_WORK INSTRUCTIONS_
Turn every line in the records below, from the one containing "B: Natürlich, das" down to the one containing "B: Ich sehe", into a Markdown table with the columns Row and Line, skipping blank lines.

Dataset items

▼

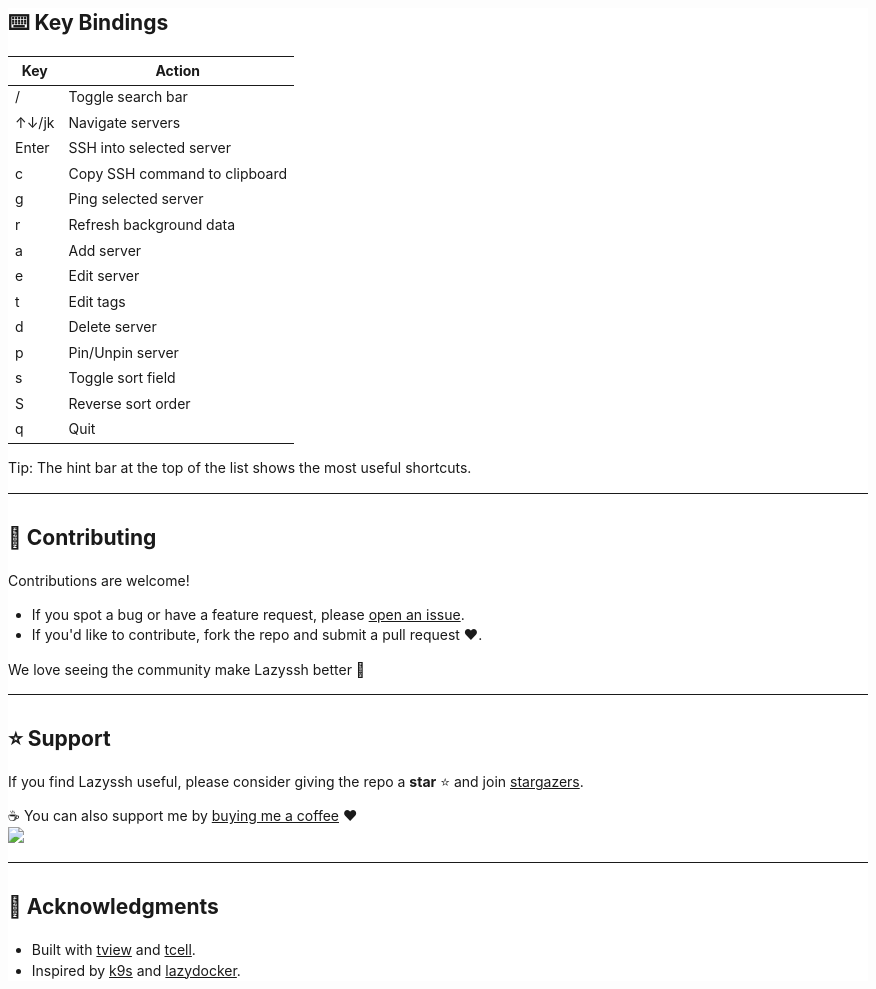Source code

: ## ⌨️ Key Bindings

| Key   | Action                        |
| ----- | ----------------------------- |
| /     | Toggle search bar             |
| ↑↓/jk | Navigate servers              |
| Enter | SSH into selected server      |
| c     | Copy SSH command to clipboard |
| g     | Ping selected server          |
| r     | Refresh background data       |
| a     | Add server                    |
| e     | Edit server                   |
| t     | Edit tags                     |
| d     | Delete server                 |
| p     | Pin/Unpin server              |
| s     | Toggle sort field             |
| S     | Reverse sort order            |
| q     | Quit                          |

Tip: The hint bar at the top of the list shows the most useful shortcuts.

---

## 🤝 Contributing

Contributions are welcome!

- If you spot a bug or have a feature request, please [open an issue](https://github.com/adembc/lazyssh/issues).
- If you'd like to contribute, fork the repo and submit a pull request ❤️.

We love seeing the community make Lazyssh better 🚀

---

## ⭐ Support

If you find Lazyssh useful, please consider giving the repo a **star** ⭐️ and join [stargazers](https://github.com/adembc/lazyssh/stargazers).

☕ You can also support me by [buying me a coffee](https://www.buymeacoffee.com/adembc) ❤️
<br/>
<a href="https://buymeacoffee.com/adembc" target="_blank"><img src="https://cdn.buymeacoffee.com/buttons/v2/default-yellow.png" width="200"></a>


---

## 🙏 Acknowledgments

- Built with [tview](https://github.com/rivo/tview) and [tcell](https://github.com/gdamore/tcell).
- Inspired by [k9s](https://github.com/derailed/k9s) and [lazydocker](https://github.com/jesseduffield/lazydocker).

▲
▼

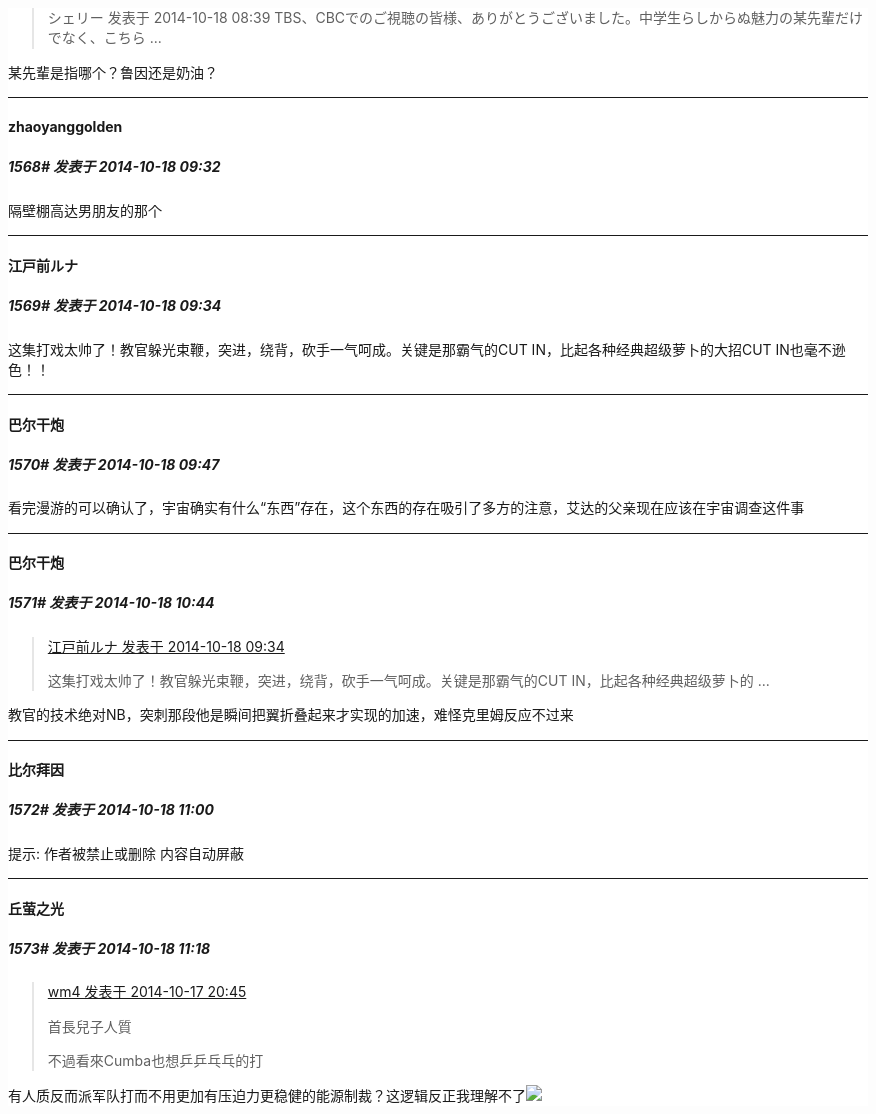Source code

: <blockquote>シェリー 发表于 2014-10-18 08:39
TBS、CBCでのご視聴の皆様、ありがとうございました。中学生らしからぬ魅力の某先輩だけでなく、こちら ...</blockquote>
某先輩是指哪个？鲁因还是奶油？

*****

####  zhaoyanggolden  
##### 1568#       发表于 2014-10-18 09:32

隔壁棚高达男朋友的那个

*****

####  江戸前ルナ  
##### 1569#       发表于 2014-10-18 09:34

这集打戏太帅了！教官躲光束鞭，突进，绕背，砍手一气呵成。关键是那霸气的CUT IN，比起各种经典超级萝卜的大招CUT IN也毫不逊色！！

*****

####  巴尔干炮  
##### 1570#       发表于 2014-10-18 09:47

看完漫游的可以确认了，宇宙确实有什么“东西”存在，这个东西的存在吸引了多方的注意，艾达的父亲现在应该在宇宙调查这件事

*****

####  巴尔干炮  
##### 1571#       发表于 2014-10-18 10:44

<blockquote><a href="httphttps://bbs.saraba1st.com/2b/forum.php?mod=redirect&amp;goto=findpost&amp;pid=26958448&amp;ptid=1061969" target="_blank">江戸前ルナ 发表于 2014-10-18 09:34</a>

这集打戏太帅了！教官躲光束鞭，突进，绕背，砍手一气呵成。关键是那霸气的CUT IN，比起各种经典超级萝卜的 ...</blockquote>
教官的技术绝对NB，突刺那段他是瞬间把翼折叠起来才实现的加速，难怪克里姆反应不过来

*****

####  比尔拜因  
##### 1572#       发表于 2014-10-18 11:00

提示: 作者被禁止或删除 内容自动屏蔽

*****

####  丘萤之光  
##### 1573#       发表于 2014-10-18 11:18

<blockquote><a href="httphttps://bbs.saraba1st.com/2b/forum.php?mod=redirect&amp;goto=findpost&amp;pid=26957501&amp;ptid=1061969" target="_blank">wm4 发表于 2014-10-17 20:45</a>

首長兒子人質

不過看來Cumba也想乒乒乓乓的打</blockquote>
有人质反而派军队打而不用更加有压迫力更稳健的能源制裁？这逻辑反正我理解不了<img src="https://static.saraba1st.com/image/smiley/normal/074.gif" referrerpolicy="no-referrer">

▲
▼

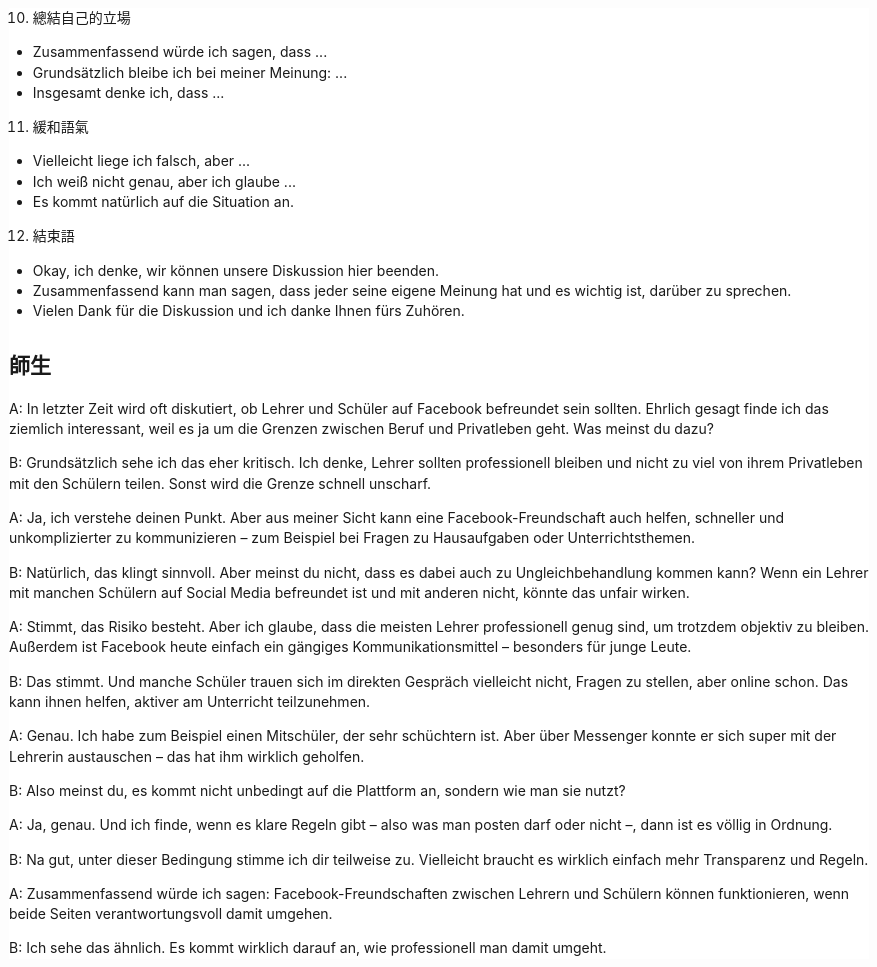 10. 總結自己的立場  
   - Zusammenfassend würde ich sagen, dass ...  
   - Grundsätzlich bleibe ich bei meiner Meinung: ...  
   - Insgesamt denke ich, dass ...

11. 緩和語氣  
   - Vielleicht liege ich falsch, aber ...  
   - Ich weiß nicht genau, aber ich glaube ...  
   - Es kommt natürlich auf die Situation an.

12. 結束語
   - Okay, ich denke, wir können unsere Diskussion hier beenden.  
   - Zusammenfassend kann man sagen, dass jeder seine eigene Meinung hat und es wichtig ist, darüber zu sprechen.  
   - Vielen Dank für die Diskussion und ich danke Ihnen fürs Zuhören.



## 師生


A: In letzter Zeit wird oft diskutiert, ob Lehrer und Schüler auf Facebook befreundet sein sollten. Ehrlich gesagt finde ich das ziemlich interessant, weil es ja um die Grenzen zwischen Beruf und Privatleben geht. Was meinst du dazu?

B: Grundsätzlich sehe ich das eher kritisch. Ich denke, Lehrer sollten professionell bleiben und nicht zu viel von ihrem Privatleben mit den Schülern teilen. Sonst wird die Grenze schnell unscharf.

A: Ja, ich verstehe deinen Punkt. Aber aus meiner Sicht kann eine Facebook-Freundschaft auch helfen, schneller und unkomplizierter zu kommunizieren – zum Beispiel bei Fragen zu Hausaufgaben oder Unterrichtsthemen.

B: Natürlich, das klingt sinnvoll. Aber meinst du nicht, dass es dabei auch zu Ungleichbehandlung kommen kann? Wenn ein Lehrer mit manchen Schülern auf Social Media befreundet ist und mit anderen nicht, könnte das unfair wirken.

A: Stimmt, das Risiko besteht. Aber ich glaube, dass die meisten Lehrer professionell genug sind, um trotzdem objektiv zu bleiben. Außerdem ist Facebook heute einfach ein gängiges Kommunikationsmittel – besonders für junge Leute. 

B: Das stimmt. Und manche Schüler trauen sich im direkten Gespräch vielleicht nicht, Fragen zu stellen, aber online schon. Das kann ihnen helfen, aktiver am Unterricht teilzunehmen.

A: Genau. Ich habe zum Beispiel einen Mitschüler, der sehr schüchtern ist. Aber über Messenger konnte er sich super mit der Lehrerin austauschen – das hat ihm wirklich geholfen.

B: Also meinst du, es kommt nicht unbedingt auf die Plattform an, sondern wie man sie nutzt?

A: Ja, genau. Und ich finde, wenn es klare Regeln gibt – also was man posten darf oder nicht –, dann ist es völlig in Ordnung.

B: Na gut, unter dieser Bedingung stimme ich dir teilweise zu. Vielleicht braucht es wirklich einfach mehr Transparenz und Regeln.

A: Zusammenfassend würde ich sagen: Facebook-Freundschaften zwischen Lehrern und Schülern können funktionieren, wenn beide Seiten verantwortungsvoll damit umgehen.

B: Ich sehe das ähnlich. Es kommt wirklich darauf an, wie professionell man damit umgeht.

▲

_REPLY TO THE EXERCISE_
| Row | Line |
|---|---|
| 1 | B: Natürlich, das klingt sinnvoll. Aber meinst du nicht, dass es dabei auch zu Ungleichbehandlung kommen kann? Wenn ein Lehrer mit manchen Schülern auf Social Media befreundet ist und mit anderen nicht, könnte das unfair wirken. |
| 2 | A: Stimmt, das Risiko besteht. Aber ich glaube, dass die meisten Lehrer professionell genug sind, um trotzdem objektiv zu bleiben. Außerdem ist Facebook heute einfach ein gängiges Kommunikationsmittel – besonders für junge Leute.  |
| 3 | B: Das stimmt. Und manche Schüler trauen sich im direkten Gespräch vielleicht nicht, Fragen zu stellen, aber online schon. Das kann ihnen helfen, aktiver am Unterricht teilzunehmen. |
| 4 | A: Genau. Ich habe zum Beispiel einen Mitschüler, der sehr schüchtern ist. Aber über Messenger konnte er sich super mit der Lehrerin austauschen – das hat ihm wirklich geholfen. |
| 5 | B: Also meinst du, es kommt nicht unbedingt auf die Plattform an, sondern wie man sie nutzt? |
| 6 | A: Ja, genau. Und ich finde, wenn es klare Regeln gibt – also was man posten darf oder nicht –, dann ist es völlig in Ordnung. |
| 7 | B: Na gut, unter dieser Bedingung stimme ich dir teilweise zu. Vielleicht braucht es wirklich einfach mehr Transparenz und Regeln. |
| 8 | A: Zusammenfassend würde ich sagen: Facebook-Freundschaften zwischen Lehrern und Schülern können funktionieren, wenn beide Seiten verantwortungsvoll damit umgehen. |
| 9 | B: Ich sehe das ähnlich. Es kommt wirklich darauf an, wie professionell man damit umgeht. |